# My expobar brewtus IV with mods



## pcivic (Sep 19, 2017)

Hy,

I would like to present my setup that i own for around 3 years.

Anyway it is expobar brewtus IV vibratory with:

-ECM josticks

-ECM E61 group handle

-outboard rotary pump

-IMS competition teflon shower screen

-few cosmetic mods like removal of EXPOBAR logo with handle, stainless steel legs, rings for on and off switches and rails on top

-ecm service boiler on off light with chromed ring

In company of two grinders that are hoping to upgrade for a new machine, something with pressure profiling capabilities.

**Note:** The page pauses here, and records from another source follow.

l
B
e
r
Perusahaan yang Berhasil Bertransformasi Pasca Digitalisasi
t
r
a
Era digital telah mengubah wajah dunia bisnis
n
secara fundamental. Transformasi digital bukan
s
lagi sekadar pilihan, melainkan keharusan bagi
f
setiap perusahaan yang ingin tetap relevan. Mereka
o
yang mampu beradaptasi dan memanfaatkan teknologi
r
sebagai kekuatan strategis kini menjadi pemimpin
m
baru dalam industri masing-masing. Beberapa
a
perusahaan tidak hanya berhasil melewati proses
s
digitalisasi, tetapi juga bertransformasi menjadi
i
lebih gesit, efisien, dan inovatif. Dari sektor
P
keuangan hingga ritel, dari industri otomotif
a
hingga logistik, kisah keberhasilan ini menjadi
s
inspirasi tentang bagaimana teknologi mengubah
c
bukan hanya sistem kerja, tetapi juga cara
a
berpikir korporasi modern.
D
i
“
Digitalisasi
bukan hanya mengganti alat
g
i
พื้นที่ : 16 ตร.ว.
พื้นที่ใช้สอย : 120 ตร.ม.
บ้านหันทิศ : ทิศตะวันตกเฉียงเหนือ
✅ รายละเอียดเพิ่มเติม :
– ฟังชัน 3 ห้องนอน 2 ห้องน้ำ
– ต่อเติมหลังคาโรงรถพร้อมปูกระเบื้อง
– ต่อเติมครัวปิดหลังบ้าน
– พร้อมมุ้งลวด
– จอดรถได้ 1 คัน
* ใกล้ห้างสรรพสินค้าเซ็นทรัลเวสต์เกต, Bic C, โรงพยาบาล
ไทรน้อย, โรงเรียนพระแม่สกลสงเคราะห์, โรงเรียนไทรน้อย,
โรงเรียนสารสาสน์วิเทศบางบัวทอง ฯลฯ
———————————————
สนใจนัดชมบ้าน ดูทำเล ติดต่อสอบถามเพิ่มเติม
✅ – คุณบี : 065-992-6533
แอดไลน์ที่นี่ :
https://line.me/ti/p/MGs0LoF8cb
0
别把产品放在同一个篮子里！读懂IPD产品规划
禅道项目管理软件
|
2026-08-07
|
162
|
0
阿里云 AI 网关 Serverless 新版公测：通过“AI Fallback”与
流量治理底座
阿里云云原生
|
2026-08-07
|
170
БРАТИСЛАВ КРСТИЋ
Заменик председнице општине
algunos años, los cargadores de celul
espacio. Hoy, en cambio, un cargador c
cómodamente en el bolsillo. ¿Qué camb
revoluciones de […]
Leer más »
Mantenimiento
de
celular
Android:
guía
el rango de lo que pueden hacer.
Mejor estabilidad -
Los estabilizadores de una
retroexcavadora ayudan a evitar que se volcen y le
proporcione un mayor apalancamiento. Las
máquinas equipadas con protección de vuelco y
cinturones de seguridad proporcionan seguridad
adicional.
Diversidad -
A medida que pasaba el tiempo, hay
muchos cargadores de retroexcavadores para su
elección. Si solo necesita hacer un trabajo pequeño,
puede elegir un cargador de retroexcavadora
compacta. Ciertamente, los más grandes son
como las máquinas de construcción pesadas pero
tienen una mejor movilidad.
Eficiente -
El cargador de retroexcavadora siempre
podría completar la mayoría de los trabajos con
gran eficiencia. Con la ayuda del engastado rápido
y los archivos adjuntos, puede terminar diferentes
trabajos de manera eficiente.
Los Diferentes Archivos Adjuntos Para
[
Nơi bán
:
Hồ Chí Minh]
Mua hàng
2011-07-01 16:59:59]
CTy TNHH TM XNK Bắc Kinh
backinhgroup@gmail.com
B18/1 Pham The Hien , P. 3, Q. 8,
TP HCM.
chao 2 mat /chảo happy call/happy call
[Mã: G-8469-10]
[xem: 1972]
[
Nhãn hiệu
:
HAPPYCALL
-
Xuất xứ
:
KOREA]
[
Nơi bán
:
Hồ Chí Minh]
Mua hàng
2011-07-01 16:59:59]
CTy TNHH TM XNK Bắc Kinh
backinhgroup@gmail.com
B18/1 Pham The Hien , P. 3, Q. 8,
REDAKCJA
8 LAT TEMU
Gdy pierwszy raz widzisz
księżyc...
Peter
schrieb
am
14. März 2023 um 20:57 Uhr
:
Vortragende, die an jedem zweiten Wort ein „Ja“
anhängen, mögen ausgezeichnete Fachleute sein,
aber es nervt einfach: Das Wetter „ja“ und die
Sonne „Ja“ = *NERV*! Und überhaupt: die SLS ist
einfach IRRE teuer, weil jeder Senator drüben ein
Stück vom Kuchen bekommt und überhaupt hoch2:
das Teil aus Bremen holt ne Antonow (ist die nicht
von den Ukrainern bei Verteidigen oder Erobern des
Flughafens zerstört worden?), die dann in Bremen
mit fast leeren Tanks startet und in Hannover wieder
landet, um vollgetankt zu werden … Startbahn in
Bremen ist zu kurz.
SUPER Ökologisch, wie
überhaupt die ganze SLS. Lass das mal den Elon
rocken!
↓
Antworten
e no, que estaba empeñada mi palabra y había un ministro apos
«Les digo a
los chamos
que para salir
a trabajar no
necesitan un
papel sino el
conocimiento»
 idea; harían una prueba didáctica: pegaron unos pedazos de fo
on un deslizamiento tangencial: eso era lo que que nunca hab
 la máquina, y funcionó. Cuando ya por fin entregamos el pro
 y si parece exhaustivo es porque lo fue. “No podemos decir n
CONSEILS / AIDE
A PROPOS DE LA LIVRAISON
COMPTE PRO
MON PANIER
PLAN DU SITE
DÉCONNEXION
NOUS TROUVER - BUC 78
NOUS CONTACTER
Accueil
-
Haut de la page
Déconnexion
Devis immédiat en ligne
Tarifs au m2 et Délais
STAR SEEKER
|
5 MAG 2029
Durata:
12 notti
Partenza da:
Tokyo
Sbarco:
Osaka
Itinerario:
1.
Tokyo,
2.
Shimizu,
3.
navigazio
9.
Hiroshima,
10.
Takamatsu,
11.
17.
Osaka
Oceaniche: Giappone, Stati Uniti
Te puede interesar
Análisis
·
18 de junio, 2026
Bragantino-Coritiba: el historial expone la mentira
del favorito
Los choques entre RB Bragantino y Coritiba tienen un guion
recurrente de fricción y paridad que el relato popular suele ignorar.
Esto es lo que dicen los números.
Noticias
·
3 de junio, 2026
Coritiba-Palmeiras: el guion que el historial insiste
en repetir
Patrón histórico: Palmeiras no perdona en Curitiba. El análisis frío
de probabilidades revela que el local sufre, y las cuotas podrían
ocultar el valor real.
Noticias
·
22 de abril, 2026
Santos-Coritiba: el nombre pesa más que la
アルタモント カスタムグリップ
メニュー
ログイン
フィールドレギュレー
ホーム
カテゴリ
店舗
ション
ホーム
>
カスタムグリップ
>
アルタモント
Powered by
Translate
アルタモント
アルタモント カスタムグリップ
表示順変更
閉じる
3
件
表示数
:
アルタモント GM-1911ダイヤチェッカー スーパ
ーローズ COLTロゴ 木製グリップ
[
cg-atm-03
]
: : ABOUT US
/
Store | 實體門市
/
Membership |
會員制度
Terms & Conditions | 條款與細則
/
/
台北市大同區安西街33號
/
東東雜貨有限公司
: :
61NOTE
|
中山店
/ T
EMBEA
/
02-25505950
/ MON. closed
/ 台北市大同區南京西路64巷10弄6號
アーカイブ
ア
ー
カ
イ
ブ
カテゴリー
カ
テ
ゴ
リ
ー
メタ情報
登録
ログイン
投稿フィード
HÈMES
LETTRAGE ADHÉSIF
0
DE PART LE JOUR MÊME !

Link with more photos from moding phase:

https://www.home-barista.com/espresso-machines/brewtus-iv-from-slovenia-mods-t36879.html


----------



## Lee Smeaton (Sep 17, 2017)

Hi Pcivic, my expobar came today - I wonder if you could help me with a question please. There is a small drain pipe behind the group head coming out of the machine body. This emits water when I am brewing or using the hot water wand, is this normal?

thanks

Lee


----------



## Lee Smeaton (Sep 17, 2017)

... by the way, did you add the handle to the drip tray - mine doesn't have one, looks like I can unbolt the Expobar logo and use the bolt holes. Although I am not sure if the Brewtus IV is exactly the same spec as the expobar Leva dual pump.


----------



## pcivic (Sep 19, 2017)

Drain pipe is connected to pressure relief valve that is set to around 12 bar at rotary version, it will protect system by releasing excess pressure when it hits 12bar and drain into drip tray. Usually this happens when machine is heating or couple of seconds after making shot.

Drip tray handle was replaced by me instead of expobar logo. You need to put some rubber or siiicone to seal it to prevent leakage. I used drawer handle of appropriate size to try to get the looks of Vibiemme double domobar. Check home barista link if it helps!


----------



## Lee Smeaton (Sep 17, 2017)

thanks for the reply Pcivic - I might go down your route and swap the name plate for a handle. with regards to the drain pipe, I think I will need to check my relief, when using the blanking disc the pressure developed is 10.5 bar but this may just be the pressure regulator maintaining this, looks like my relief is lifting early as it lets water through whenever the pump is running (on mine it is a vibrating pump) - I might back my pressure right off and start again


----------



## Lee Smeaton (Sep 17, 2017)

for info, I backed off the pressure and slowly tweaked it up using the blank until it just reached 10.5 bar - so at least my pressure should be set about right now


----------



## pcivic (Sep 19, 2017)

Btw Lee, you have rotary or vibratory pump version of Brewtus? Because in vibratory OPV is serving as pressure adjustment for brewing in case of rotary pump its serving as a safety valve.


----------